PSK Malah Berkeliaran
Eddy menyatakan, dirinya bukanlah anti penggusuran. Hanya saja pemerintah tidak menawarkan solusi nyata usai penggusuran hingga akhirnya ratusan PSK itu berkeliaran di sejumlah Kota Pekanbaru. Mulai dari gang, jalanan, dan perkampungan dengan kedok yang beragam.
Sebagai contoh, usai penggusuran Taleju, mulai menjamur panti pijat. Misalnya di Jalan Kartama dengan 30 panti, Jalan Nangka, dan sejumlah lokasi prostitusi terselubung lainnya seperti salon, SPA dan karaoke.
"Misal panti pijat Buk ini, salon ini, tapi isinya menawarkan jasa esek-esek. Jadi penggusuran tanpa solusi itu tidak berguna, malah makin menjamur," ucap dia.
Pendapat Eddy, adanya lokalisasi seperti Taleju membuat penyedia jasa esek-esek terkontrol, mulai dari kesehatan hingga keseharian, sehingga tidak berkeliaran di berbagai titik.
"Makanya salah satu maraknya prostitusi online, termasuk di Pekanbaru, karena mereka tidak punya ruang lagi, sehingga mencari berbagai jalan untuk menyambung hidup," tegas Eddy.
Memang, tambah Eddy, sebelum penggusuran Pemko Pekanbaru memberikan sejumlah pelatihan ke penghuni di sana, menjahit misalnya.

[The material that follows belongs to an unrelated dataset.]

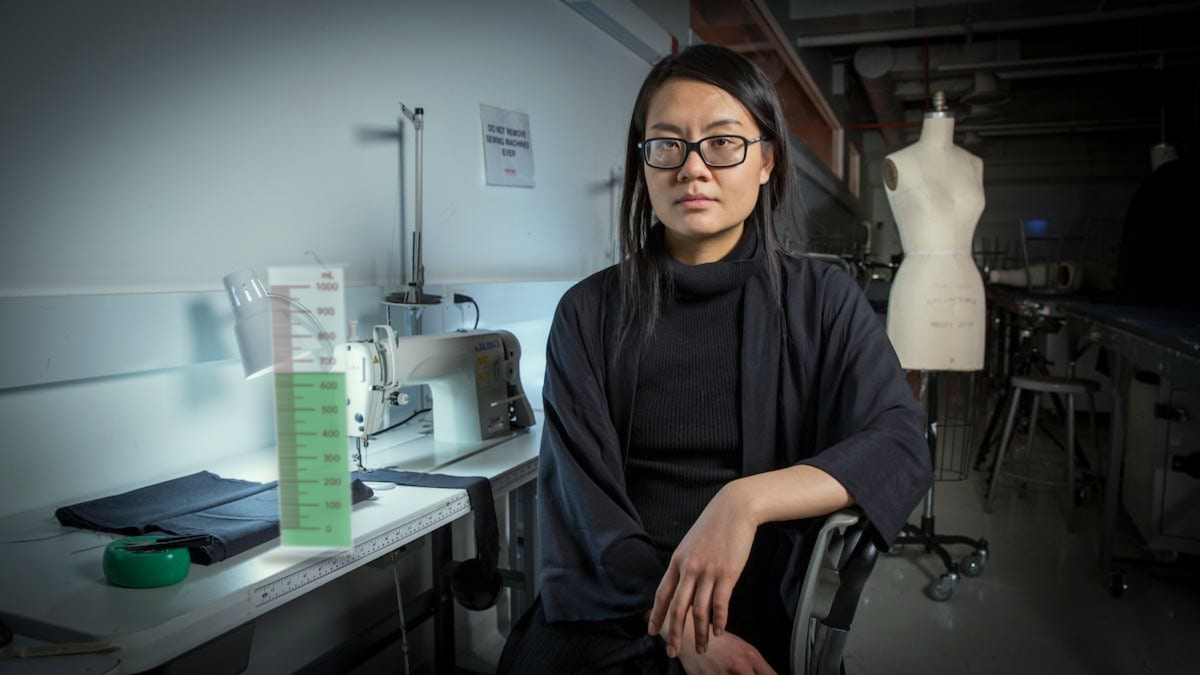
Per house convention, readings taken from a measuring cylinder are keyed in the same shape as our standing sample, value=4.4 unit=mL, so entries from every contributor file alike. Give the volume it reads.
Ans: value=650 unit=mL
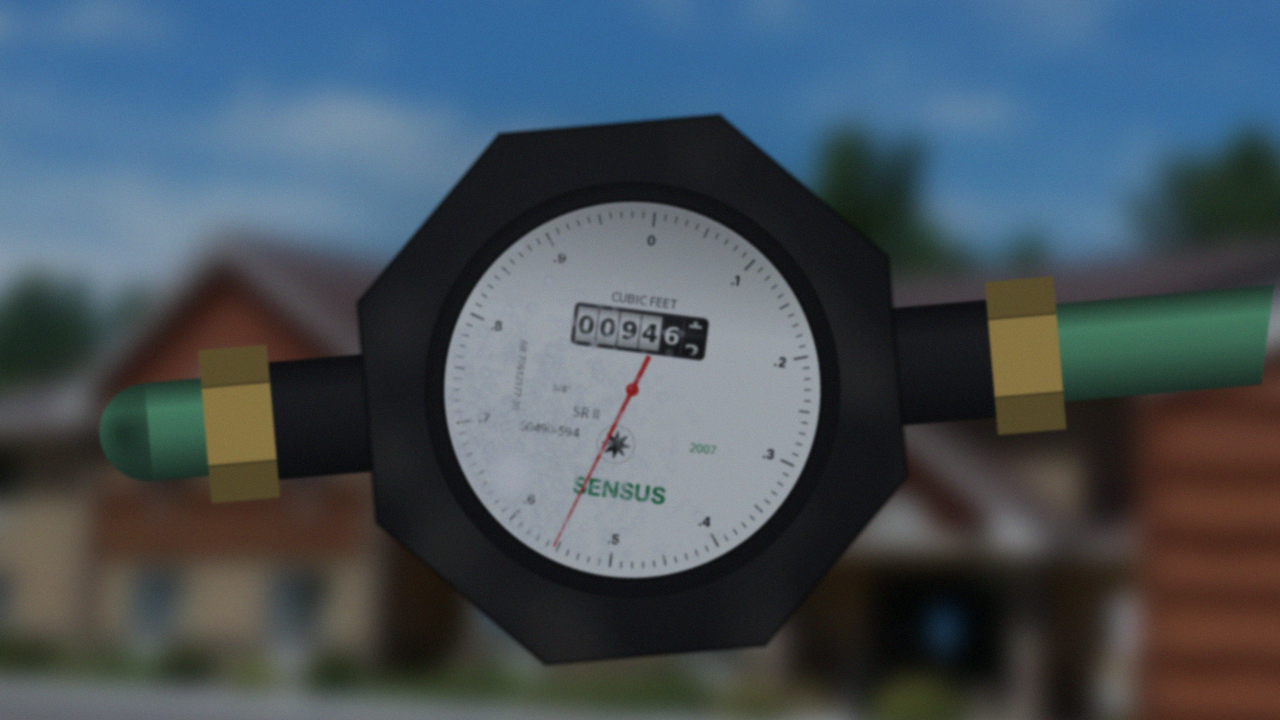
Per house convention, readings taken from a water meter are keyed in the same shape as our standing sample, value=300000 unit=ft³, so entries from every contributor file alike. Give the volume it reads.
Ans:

Hanya saja hal ini tak bertahan lama karena banyak eks penghuni Taleju kembali ke dunia esek-esek.
"Mohon maaf, mereka short time bisa dapat Rp 150 ribu sampai Rp 200 ribu, itu hitungan jam. Nah menjahit, semingu saja kadang belum tentu dapat," ucap Eddy.
Selain itu, Eddy juga ingin meluruskan pandangan masyarakat bahwa adanya PSK bukanlah sebab, tapi akibat dari kebijakan ekonomi, politik, sosial dan budaya. Dia menyatakan terlalu naif orang yang menjastifikasi PSK secara negatif.
"Manusia manapun di bumi ini, tak ada ketika mereka lahir ingin bercita-cita jadi PSK. Banyak pemicu sehingga mereka menjadi PSK, sangat kompleks," sebut Eddy.
Mengenai sejarah adanya lokalisasi Taleju di Pekanbaru, Eddy mengaku tidak tahu kapan adanya. Dia menyebut hanya prihatin ketika lokasi yang berada di pinggiran Kota Pekanbaru itu ingin digusur kala itu.
Perhatiannya kemudian ditulis dalam sajak-sajak. Di antara sajaknya berjudul "Reformasi Pelacur" hingga "Presiden Pelacur". Diapun sempat menjadi pembina upacara pada tahun 2007 di Taleju sebagai bentuk penolakan penggusuran.
"Kini sudah digusur sudah ada Rusunawa, sudah bagus jalannya. Dulu jalan tanah dan berbatu, tapi orang tetap ke sana, ke Taleju sebagai satu-satunya lokalisasi di Pekanbaru saat itu," terang Eddy.